Yaw is always a consequence of roll control that produces the roll torque by changing the lift distribution of the wing when there is a net lift involved as in horizontal flight. When the lift distribution on one side of the wing is greater than the lift distribution on the other side, the side with the greater lift also has the greater induced drag. The unbalance in induced drag from one side to the other is what produces adverse yaw. Of course, if the wing is producing no net lift as in vertical flight then the two sides of the wing can produce equal and opposite lift distributions and the induced drag will be balanced for no adverse yaw.

In the case of speed models like pylon racers in horizontal flight, the net coefficient of lift is small enough that the difference in coefficient of lift is also small. Since the induced drag is proportional to the square of the coefficient of lift the incuced drag will only produce a very small yaw. For example: if the Net coefficient of lift is 0.05 with one side of the wing producing zero coefficient of lift and the other side producing a coefficient of lift of 0.1. the first side will produce no induced drag and the other side will produce induced drag proportional to 0.1 squared or 0.01. That is, the coefficient of induced drag will be aproximately 0.01/(pi x AR). If the aspect ratio of one side of the wing is three then the induced drag unbalance will be roughly 0.00107/2= 0.000535. That's why speed models often get away without compensating for adverse yaw.

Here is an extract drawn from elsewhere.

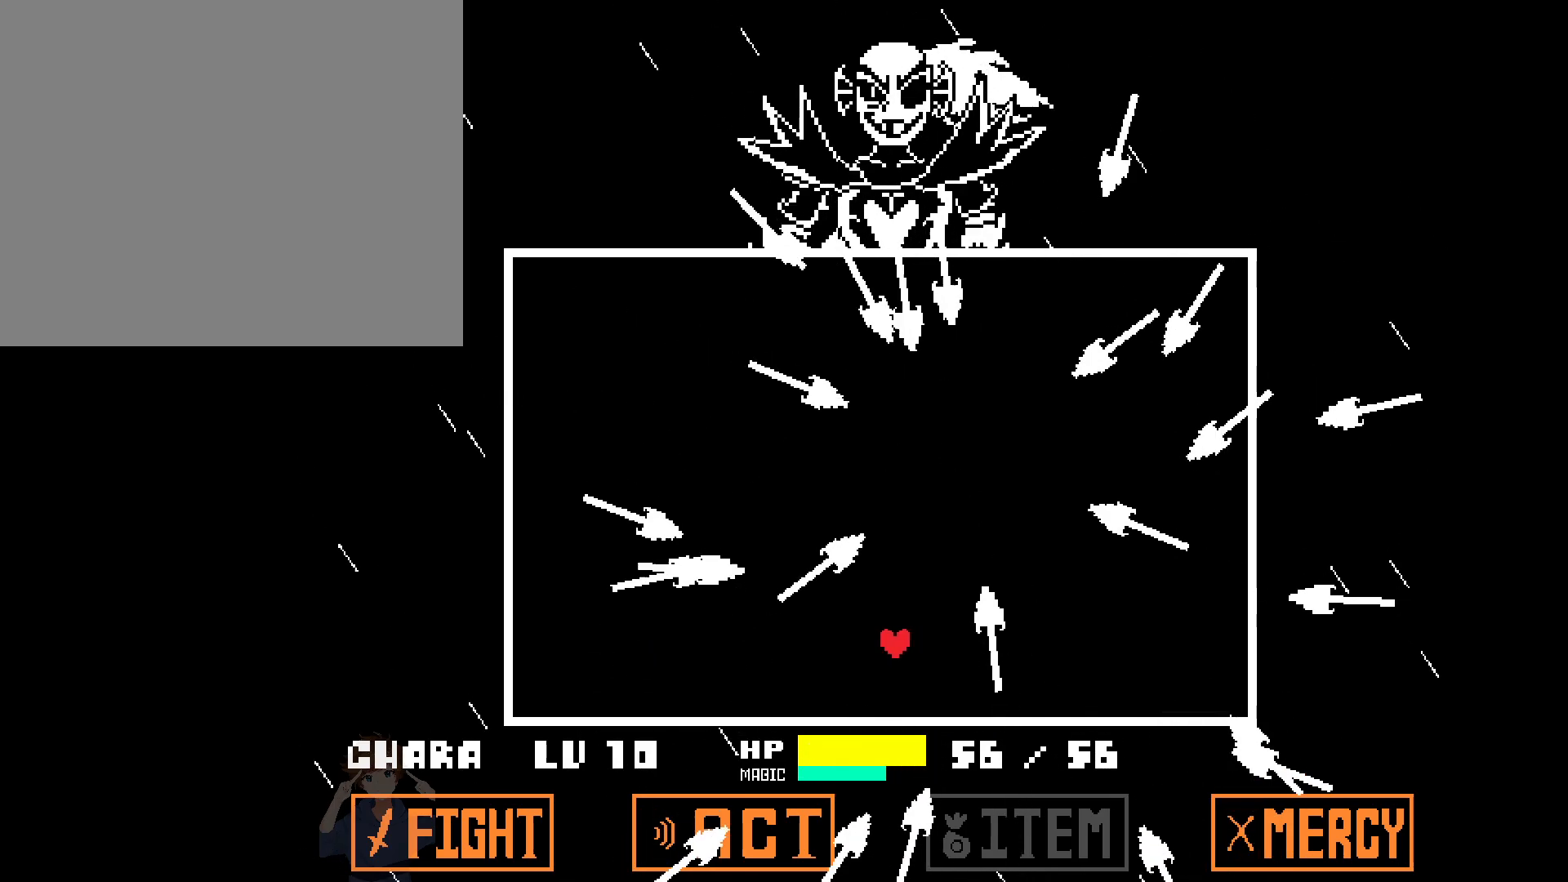
{"keys": ["left"], "events": [[33, "left", "down"], [183, "up", "down"], [233, "up", "up"], [317, "left", "up"], [467, "left", "down"]]}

OK now, don't everybody jump my case! I like differential in my ailerons. I believe the reason real planes have differential is to minimize the adverse yaw caused by the drag of the "down" aileron...........what ever the reason for using differential is, I seem to be able to retain the maneuverability at max deflection with less travel. Thats has to be good. Less deflection, more speed.

As Bernie said it's been done before. Wingerons, while not normal, are far from unique with slope soaring gliders. The Sig Samurai had them. And there's been a couple of them that not only use the differential wing rotation to replace ailerons but also pitch the wings up and down together to replace the normal stab operation. And you are right about the reduced throw. A guy in my club made a thermal sailplane using wingerons and started with plus and minus 1/4 inch at the trailing edge for a 1/2 inch totoal difference between trailing edges and it was all but uncontrollable until he redid the linkages and reduced the throw to plus or minus 1/8 inch. That's only 1/4 inch total difference between the trailing edges at full throw. Even then it was VERY aerobatic.

A lot of 1/4 midget class models and a few formula one models used single ailerons. I know they have to straighten up but I think they would do this slower than the turn in so perhaps the adverse yaw wasn't so bad. Not sure as I don't pylon race.

With aileron differential the extra profile drag of the up-going aileron partly off sets the induced drag of the down going aileron (in order that adverse yaw is reduced) for a net increase in wing drag. The question remains as to which is greater, the increase in wing drag due to aileron differential or the decrease in fuselage drag due to reduced yaw. My intuition is that there is very little net benefit or detriment in speed models where the net wing lift coefficient is small, the induced drag is very small and the fuselage drag due to yaw is very small. Also, this drag analysis only applies very briefly when the plane is rolling into or out of a turn.